One was a student named Felipe. He had a slender build, very sharp features and deep eyes. He wore a thick goatee and used gel to pull his hair back. He wore his pants low and drove a long black Lincoln Town Car. He could easily have been mistaken for the stereotypical street thug or gangbanger.
Felipe was a senior. He got up for school every day at 6 a.m. and went to class. After school in the winter months, he went to basketball practice. From there he hopped the El and went downtown, where he worked as a cook at a Gold Coast hot dog restaurant in Union Station until 11 p.m. Then he took the train back to his neighborhood. Once home, he did as much homework as he could and went to bed sometime around 1 a.m. Then he got up at 6 later that morning.
The year after Felipe graduated, his sister Beatriz entered Cristo Rey as a first-year student. Felipe had a little more time on his hands now that he was taking college classes, and he returned to school occasionally on Wednesday nights to take on his old teachers on the basketball court. Over the course of that year, I met all of Felipe’s siblings and learned that he has the maturity and grace to act as a father to his younger siblings, who don’t have a father.

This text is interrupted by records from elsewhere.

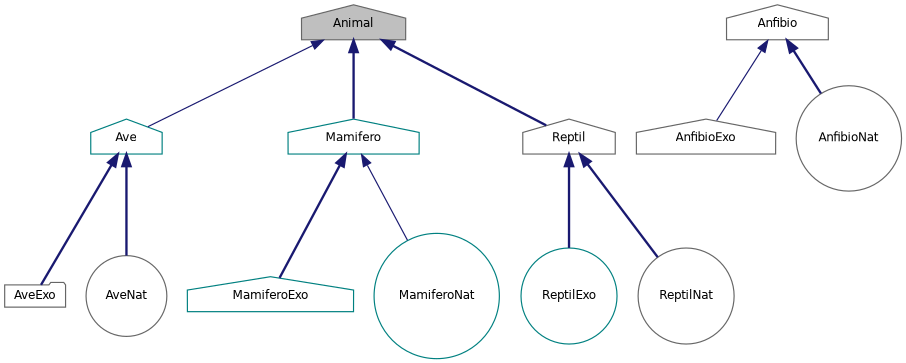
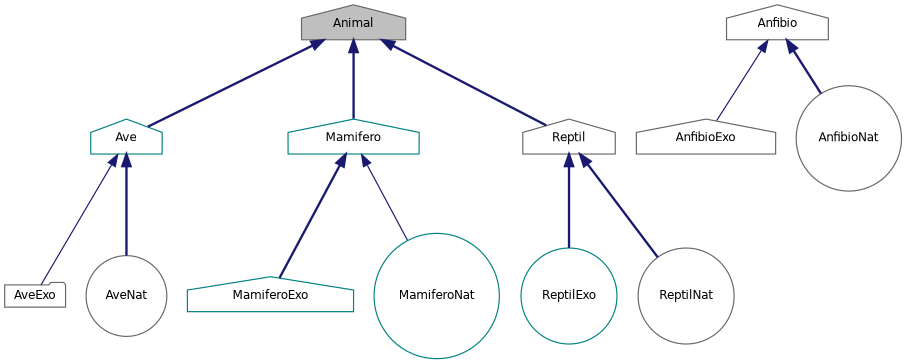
  digraph {
    fontname="DejaVu Sans"
    node [color=gray40 fillcolor=white fontname="DejaVu Sans" fontsize=10 shape=house style=filled]
    edge [color=midnightblue dir=back fontname="DejaVu Sans" fontsize=10 labelfontname=Helvetica labelfontsize=10 style=bold]
    n1 [fillcolor=grey75 fontcolor=black height=0.2 label=Animal width=0.4]
    n2 [color=teal height=0.2 label=Ave width=0.4]
    n3 [color=teal height=0.2 label=Mamifero width=0.4]
    n4 [height=0.2 label=Reptil width=0.4]
    n5 [height=0.2 label=Anfibio width=0.4]
    n6 [height=0.2 label=AnfibioExo width=0.4]
    n7 [height=0.2 label=AnfibioNat shape=circle width=0.4]
    n8 [height=0.2 label=AveExo shape=folder width=0.4]
    n9 [height=0.2 label=AveNat shape=circle width=0.4]
    n10 [color=teal height=0.2 label=MamiferoExo width=0.4]
    n11 [color=teal height=0.2 label=MamiferoNat shape=circle width=0.4]
    n12 [color=teal height=0.2 label=ReptilExo shape=circle width=0.4]
    n13 [height=0.2 label=ReptilNat shape=circle width=0.4]
-   n1 -> n2 [style=solid]
+   n1 -> n2
    n1 -> n3
    n1 -> n4
-   n2 -> n8
+   n2 -> n8 [style=solid]
    n2 -> n9
    n3 -> n10
    n3 -> n11 [style=solid]
    n4 -> n12
    n4 -> n13
    n5 -> n6 [style=solid]
    n5 -> n7
  }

I have great respect and admiration for Felipe. He has endured more in his 19 years than just about anyone else I know has endured in 40. But he has not simply endured; he has thrived. He is a man who commands respect from other people because he respects himself, because he is proud of himself and because he carries himself with dignity. But two years ago, if I had rolled up next to Felipe’s black Lincoln Town Car at the intersection of Cermak and Halsted at 1 a.m. without any other cars around, I would have locked the doors. I might even have blown through the red light. Now I consider myself lucky to know Felipe. So if I roll up next to him, I can wave.
Unfortunately, one of my last experiences at Cristo Rey was unpleasant. Eight young women from the basketball team I coached at Cristo Rey attended a summer basketball camp at a local college. When I went to pick them up, they told me they had felt excluded. People looked at us weird when we talked Spanish.
Man, I bumped this one girl in line in the cafeteria and she said, Sorry, excuse me’ and pulled her tray away like she thought I was going to hit her, said one.
Our own coach didn’t even want to hang out with us, said another.
We were the only Mexicans there, a third observed.
As I listened to them speak of their experiences, I recalled the words of Mike Heidkamp, a social studies teacher from Cristo Rey, who told his class of seniors that the only way discrimination will change is if people talk about it. When people don’t talk about how they understand the world, how they see the world, he continued, then they rely on assumptions, and they act on those assumptions. The only way to start to break that down is to talk about the assumptions and to get to know people. I got to do that at Cristo Rey.